# Thread: Break Even + equilibrium questions

1. ## Break Even + equilibrium questions

3 somewhat similar questions:

A manufacturer has monthly fixed costs of 112000 dollars and a production cost of 11 dollars for each unit produced. The product sells for 21 dollars per unit.
i) The cost function is C(x) = ___________
ii) The revenue function is R (x) = _________
iii) The profit function is P(x) = ___________
iv) Compute the profit (loss) corresponding to a production level of 5780 units: ______ dollars
v) Compute the profit (loss) corresponding to a production level of 14800 units: ________ dollars

Break - even

A company produces a consumer level scanner at a price of 57 dollars per unit and sells it for 64 dollars per unit. The monthly fxed costs inccured by the company are 27097 dollars.
Compute the break even quantity: _________ units
Compute the break-even revenue: ________ dollers per month.
What should be the level in sales in order for the company to realize a 5% profit over the cost of producing the scanners? ______ units. (round your anwser to the nearest integer)

Market equilibrium

The quantity demanded per month of a certain CD burner is 880 when the price is 138 dollars. The quantity demanded per month is 715 when the price is 153 dollars. The suppliers will not market any CD burners when the price is 50 dollars or less. At a unit price of 53 dollars they are willing to make available only 30 units in the market. Under the assumptions that both supply and demand are linear.
i) Find the demand equation: y= ___________
ii) Find the supply equation: y= ___________
iii) Find the Equilibrium price: ______________ dollars
iv) Find the equilibrium quantity: _____________ units

2. Originally Posted by B-lap
3 somewhat similar questions:

A manufacturer has monthly fixed costs of 112000 dollars and a production cost of 11 dollars for each unit produced. The product sells for 21 dollars per unit.
i) The cost function is C(x) = ___________
ii) The revenue function is R (x) = _________
iii) The profit function is P(x) = ___________
iv) Compute the profit (loss) corresponding to a production level of 5780 units: ______ dollars
v) Compute the profit (loss) corresponding to a production level of 14800 units: ________ dollars
i) You have
- total fixed costs function $FC(x)=112'000$;
- total variable costs function $VC(x)=11x$.
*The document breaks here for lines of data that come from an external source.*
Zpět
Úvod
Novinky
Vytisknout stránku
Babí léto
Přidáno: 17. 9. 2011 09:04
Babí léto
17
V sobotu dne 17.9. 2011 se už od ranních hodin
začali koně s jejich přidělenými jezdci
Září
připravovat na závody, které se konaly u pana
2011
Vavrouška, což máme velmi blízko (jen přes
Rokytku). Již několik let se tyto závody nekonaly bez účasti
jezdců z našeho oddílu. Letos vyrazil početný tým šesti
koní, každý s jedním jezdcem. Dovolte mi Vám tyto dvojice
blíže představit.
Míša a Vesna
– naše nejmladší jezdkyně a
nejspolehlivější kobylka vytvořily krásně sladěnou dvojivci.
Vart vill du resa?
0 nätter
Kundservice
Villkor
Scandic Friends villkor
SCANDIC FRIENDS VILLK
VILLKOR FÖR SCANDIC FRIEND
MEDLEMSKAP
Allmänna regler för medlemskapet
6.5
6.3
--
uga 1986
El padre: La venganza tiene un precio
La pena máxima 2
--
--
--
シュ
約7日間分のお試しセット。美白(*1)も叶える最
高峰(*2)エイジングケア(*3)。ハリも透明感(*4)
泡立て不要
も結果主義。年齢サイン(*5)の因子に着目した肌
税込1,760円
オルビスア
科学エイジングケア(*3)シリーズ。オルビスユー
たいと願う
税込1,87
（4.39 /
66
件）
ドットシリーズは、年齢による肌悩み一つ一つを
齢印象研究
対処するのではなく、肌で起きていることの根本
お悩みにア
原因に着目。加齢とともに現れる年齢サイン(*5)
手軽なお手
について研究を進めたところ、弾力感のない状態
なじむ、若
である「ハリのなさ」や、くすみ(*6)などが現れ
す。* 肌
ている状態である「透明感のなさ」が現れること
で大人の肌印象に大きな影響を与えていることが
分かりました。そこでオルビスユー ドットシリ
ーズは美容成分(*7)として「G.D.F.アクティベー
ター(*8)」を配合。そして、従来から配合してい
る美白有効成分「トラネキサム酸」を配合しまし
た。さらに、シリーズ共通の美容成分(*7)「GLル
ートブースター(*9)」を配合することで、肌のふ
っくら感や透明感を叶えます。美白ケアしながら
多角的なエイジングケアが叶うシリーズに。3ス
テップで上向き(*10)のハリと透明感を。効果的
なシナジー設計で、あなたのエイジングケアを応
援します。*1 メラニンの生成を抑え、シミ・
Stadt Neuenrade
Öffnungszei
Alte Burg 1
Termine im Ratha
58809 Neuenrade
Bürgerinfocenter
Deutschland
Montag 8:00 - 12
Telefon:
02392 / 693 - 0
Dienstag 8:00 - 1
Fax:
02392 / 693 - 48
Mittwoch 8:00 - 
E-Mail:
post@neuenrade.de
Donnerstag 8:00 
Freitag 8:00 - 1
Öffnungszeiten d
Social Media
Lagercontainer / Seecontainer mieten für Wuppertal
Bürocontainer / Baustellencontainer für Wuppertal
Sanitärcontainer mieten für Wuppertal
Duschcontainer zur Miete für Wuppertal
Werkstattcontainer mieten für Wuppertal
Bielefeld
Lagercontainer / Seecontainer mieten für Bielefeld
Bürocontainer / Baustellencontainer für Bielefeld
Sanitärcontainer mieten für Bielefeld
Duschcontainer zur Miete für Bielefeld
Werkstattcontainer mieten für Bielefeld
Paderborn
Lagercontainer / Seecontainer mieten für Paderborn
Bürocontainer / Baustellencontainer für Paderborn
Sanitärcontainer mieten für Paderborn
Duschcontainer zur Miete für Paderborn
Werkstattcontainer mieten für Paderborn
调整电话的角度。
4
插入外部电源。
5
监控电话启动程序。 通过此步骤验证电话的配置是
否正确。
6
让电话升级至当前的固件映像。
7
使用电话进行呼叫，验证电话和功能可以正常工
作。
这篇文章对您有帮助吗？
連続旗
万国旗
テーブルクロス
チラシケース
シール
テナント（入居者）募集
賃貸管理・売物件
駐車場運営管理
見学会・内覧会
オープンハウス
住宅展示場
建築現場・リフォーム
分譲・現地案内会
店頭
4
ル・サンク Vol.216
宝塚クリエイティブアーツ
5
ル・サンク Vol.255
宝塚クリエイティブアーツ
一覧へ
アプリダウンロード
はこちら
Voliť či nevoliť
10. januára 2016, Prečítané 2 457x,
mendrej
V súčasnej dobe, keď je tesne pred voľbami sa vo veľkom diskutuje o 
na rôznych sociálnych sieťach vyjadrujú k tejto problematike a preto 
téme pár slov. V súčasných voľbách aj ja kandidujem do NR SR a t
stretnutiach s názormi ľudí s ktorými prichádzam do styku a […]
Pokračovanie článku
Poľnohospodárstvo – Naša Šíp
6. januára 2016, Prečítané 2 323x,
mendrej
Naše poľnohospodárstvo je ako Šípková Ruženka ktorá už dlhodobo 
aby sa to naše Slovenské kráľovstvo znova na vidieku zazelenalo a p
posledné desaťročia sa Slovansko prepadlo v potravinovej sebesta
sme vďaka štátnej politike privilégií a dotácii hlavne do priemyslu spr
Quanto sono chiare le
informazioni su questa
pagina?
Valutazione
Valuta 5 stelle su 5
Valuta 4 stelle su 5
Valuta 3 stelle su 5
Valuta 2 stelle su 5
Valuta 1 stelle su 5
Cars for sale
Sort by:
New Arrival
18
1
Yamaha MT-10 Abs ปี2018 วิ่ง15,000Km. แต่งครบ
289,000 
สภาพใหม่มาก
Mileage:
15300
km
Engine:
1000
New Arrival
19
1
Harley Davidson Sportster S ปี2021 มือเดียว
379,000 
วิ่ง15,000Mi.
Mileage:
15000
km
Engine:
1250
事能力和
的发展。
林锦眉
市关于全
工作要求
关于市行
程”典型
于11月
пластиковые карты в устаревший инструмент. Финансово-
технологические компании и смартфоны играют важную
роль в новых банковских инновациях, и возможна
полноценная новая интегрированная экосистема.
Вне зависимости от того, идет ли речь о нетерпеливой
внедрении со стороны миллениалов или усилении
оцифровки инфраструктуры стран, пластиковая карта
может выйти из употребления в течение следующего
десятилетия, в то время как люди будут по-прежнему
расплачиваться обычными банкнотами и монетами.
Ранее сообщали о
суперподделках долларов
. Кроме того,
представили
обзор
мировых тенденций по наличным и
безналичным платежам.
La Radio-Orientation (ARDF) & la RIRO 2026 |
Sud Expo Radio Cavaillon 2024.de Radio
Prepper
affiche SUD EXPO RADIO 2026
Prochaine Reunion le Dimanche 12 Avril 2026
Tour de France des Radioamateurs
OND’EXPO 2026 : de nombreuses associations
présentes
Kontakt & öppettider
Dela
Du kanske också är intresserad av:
Consequently, you get $C(x) =FC(x)+VC(x)=112'000+11x$.

ii) The revenue function is $R(x)=21x$.

iii) The profit function is $P(x)=R(x)-C(x)=21-(112'000+11x)=10x-112'000$.

iv) Compute the profit (loss) corresponding to a production level of $5'780$ units:

$\quad P(5'780)=10 \cdot 5'780 - 112'000 = 57'780-112'000 =-54'220$ dollars (ie loss).

v) Compute the profit (loss) corresponding to a production level of $14'800$ units:

$\quad P(14'800)=10 \cdot 14'800 - 112'000 = 148'000-112'000 =36'000$ dollars (ie profit).

3. Originally Posted by B-lap
3 somewhat similar questions:

Break - even

A company produces a consumer level scanner at a price of 57 dollars per unit and sells it for 64 dollars per unit. The monthly fxed costs inccured by the company are 27097 dollars.
Compute the break even quantity: _________ units
Compute the break-even revenue: ________ dollers per month.
What should be the level in sales in order for the company to realize a 5% profit over the cost of producing the scanners? ______ units. (round your anwser to the nearest integer)

1. $BEQ=\frac{TFC}{P-VC}$, where

- $TFC$ is a total fixed costs;
- $VC$ is a variable costs per unit;
- $P$ is a sell price per unit.

Compute the break even quantity: $BEQ=\frac{27'097}{64-57}= \frac{27'097}{7}=3'871$ units (per month).

2. Compute the break-even revenue: $BEQ \cdot P=3'871 \cdot 64=247'744$ dollars (per month).

3. What should be the level in sales in order for the company to realize a 5% profit over the cost of producing the scanners? 6'856 units. (round your anwser to the nearest integer)

Solution:
Let $x$ - the level in sales (units) in order for the company to realize a $5\%$ profit over the cost of producing the scanners, then, by the condition of your task, you let

$P \cdot x - (TFC + VC \cdot x) = 0.05 \cdot (TFC + VC \cdot x)$

$P \cdot x - 1.05 \cdot VC \cdot x = 1.05 \cdot TFC$;

$x = \frac{1.05 \cdot TFC}{P - 1.05 \cdot VC} =\frac{TFC}{\frac{P}{1.05}-VC}=\frac{27'097}{\frac{64}{1.05}-57}=\frac{569'037}{83} \approx 6'856$ units.